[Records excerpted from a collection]
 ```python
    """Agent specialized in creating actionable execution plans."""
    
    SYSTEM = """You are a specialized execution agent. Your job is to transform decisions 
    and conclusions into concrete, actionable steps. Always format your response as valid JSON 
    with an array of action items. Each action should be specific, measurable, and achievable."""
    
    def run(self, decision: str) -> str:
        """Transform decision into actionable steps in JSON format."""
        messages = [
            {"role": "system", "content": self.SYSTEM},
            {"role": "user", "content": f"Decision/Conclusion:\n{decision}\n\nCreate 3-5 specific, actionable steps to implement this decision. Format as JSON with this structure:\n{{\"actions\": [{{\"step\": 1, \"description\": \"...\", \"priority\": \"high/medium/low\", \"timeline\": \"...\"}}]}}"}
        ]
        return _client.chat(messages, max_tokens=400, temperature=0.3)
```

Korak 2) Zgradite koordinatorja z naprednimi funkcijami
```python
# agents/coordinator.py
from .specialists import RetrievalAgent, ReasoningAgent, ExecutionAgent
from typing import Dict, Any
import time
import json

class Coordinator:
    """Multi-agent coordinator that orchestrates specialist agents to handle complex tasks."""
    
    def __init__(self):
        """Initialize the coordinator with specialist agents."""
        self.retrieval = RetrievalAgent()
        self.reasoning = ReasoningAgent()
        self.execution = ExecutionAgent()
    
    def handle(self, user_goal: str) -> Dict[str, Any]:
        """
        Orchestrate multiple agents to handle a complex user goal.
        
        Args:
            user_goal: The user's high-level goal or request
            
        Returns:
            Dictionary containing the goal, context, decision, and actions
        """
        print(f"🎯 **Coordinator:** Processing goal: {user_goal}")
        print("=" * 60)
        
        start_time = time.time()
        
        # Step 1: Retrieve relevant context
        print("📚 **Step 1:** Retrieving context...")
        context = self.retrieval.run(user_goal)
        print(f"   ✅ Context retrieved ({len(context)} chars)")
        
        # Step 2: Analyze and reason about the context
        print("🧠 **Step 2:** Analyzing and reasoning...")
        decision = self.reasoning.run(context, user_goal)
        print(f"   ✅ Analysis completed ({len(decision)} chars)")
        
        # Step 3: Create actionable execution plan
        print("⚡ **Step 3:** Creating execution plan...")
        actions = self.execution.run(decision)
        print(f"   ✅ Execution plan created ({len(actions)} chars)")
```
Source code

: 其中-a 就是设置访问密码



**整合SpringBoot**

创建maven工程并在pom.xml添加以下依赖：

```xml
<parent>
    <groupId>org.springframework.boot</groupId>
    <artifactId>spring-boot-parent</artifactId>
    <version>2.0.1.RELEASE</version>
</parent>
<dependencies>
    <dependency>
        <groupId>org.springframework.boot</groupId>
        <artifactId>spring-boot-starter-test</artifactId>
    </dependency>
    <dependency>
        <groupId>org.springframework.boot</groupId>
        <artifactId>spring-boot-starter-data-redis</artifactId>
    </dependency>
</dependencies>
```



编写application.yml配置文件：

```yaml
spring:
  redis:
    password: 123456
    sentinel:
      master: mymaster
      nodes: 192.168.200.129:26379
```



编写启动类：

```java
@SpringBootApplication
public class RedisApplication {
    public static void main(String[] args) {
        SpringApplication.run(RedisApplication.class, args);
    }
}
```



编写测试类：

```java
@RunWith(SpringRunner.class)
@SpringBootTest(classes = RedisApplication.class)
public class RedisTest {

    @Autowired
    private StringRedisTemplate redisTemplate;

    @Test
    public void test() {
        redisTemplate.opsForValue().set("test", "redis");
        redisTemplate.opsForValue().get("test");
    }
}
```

EXERCISE DESCRIPTION:
Gather up every line in the data above that contains the word "messages", copying each one.

RESULT OF THIS EXERCISE:
        messages = [
        return _client.chat(messages, max_tokens=400, temperature=0.3)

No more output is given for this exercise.